Cross-posted on the Wonk Room.

Voinovich Slams Right Wing Anti-Tax Pledge: ‘That Pledge Is Inconsistent With The Oath Of Office’

Last week, Sen. Orrin Hatch (R-UT) placated right wing anti-tax crusaders by saying that he’d likely oppose any recommendations for tax increases that come from President Obama’s debt commission. “Everybody knows I’m a tax cutter and not a tax increaser, so the odds are that I probably couldn’t support something that would increase taxes,” he said.

Hatch is one of 33 members of the Senate who have signed an anti-tax pledge circulated by Americans for Tax Reform, an organization headed by Grover Norquist, who has famously said that he wants to “reduce [government] to the size where I can drag it into the bathroom and drown it in the bathtub.” 31 of the 41 Republican members of the Senate have signed the pledge.

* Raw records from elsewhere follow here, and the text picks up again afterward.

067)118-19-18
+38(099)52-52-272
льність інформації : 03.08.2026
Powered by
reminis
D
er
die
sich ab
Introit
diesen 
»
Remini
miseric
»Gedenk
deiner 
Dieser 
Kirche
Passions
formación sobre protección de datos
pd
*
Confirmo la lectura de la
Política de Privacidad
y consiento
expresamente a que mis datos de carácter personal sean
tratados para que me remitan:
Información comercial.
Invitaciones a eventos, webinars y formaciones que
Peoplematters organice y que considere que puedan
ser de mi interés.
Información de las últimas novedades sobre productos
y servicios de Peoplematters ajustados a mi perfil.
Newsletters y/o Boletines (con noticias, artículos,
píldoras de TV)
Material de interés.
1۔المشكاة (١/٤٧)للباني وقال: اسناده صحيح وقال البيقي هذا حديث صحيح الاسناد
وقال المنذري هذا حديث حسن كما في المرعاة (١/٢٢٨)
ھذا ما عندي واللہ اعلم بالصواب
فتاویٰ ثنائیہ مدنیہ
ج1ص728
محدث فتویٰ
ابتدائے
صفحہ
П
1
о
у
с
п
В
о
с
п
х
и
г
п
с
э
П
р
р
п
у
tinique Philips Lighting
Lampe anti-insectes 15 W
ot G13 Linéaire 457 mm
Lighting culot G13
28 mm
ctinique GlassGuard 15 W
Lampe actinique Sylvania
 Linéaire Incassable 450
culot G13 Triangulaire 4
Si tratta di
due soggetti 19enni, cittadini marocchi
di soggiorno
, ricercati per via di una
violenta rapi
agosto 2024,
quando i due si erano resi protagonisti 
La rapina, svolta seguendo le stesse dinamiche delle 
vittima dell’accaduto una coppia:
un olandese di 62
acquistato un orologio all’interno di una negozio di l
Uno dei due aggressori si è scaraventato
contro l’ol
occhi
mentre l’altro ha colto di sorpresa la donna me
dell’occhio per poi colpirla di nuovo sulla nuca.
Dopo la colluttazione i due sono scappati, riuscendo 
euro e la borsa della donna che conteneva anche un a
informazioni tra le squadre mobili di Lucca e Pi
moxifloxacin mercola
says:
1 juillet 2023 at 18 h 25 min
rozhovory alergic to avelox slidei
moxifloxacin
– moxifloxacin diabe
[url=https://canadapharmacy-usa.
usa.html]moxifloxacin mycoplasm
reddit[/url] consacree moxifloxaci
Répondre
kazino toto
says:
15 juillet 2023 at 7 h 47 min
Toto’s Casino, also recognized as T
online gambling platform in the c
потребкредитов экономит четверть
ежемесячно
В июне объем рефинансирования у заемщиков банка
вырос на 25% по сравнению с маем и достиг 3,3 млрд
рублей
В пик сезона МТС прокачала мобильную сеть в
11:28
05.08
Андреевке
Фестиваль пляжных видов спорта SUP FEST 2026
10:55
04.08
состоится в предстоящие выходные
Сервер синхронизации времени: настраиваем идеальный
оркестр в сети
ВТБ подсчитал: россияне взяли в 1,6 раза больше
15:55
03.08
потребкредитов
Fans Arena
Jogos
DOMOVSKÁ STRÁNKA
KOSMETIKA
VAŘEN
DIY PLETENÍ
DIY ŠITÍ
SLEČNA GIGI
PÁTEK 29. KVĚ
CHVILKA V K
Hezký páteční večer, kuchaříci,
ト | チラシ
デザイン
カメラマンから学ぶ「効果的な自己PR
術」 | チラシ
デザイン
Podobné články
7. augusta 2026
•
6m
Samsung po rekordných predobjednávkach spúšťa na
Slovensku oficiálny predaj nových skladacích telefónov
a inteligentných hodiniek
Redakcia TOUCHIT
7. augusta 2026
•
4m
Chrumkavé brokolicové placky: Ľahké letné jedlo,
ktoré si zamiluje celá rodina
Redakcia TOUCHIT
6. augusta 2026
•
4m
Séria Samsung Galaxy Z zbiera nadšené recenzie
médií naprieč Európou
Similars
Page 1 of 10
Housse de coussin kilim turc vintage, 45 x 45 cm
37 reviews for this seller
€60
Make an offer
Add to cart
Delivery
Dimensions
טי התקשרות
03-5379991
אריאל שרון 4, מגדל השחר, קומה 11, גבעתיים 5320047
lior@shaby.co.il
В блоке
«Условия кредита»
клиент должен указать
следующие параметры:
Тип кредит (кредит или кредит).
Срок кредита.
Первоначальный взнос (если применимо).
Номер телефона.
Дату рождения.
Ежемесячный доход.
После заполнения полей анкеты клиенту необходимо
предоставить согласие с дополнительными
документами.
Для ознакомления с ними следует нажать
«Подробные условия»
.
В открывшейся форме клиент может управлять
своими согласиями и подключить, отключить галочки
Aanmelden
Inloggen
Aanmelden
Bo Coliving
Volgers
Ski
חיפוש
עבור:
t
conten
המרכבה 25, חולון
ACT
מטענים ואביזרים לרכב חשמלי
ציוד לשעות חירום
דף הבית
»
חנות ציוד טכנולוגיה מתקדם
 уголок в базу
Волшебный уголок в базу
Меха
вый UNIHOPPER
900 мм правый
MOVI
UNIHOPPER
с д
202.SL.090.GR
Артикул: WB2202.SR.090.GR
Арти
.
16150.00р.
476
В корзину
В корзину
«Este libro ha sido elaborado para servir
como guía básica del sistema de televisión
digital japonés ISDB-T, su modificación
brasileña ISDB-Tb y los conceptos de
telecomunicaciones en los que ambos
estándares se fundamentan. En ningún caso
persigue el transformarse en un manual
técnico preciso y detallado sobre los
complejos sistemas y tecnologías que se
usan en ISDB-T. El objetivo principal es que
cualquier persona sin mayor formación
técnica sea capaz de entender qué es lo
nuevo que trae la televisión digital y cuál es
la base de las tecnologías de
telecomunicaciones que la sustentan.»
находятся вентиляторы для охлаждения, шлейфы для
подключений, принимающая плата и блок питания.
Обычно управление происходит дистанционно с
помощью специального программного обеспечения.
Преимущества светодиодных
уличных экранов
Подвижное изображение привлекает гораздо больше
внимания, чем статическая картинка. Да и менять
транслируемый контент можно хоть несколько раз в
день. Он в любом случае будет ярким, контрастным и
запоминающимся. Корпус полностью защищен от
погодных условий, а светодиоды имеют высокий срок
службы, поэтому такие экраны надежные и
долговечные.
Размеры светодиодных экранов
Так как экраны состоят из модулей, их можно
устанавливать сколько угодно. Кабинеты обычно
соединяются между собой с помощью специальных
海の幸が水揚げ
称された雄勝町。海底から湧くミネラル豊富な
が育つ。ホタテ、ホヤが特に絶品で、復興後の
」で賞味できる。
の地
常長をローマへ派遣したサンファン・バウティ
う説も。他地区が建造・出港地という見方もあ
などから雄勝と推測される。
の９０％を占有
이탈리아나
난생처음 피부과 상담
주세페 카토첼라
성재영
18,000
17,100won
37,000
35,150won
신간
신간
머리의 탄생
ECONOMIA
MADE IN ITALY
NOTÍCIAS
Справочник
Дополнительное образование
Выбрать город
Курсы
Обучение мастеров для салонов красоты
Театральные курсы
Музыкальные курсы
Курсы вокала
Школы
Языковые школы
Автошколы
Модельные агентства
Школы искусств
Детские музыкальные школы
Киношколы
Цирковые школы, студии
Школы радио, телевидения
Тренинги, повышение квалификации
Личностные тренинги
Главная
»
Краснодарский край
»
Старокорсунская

I’ve been arguing that an adamant refusal to consider any tax increase constitutes an approach to budgeting that is fundamentally not serious, as there is simply no way to balance the federal budget on spending cuts alone. And evidently, Sen. George Voinovich (R-OH) agrees, as he called the anti-tax pledge “inconsistent with the oath of office” and challenged those who advocate only spending cuts to look at their numbers:

“I think that a lot of my colleagues have taken the pledge, and what they have to understand is that that pledge is inconsistent with the oath of office that they took when they became members of the United States Senate,” said Voinovich…“You know, some of my Republican friends are saying, ‘Oh, boy, you know, look at the president’s numbers,’ and so forth, but they fail to realize, what are your numbers?”…”I have to tell you something: If we don’t get something out of that commission, we are over the cliff.”

It’s nice to hear this from an active Republican member of Congress (albeit, a retiring one), as the only people on the right who have criticized the GOP’s staunchly anti-tax stance are no longer in office, like former senator Pete Domenici or former Reagan official Bruce Bartlett.

Right now, taxes are the lowest that they’ve been in 50 years, and the U.S. currently has the fifth lowest taxes as a share of GDP among economically developed nations. Even if we tried to balance the budget entirely on tax increases (which no one is trying to do), the United States would still be in the bottom ten.

As Paul Krugman explained, a serious attempt to eliminate the deficit with a mix of spending cuts and tax increases could be crafted and “you would end up still with the U.S. having lower taxes than almost all other OECD countries.” But, he added, “all of this hinges on being able to actually talk about tax increases, even modest ones, without it being political suicide.” And organizations like Americans for Tax Reform are poisoning the ability to do that.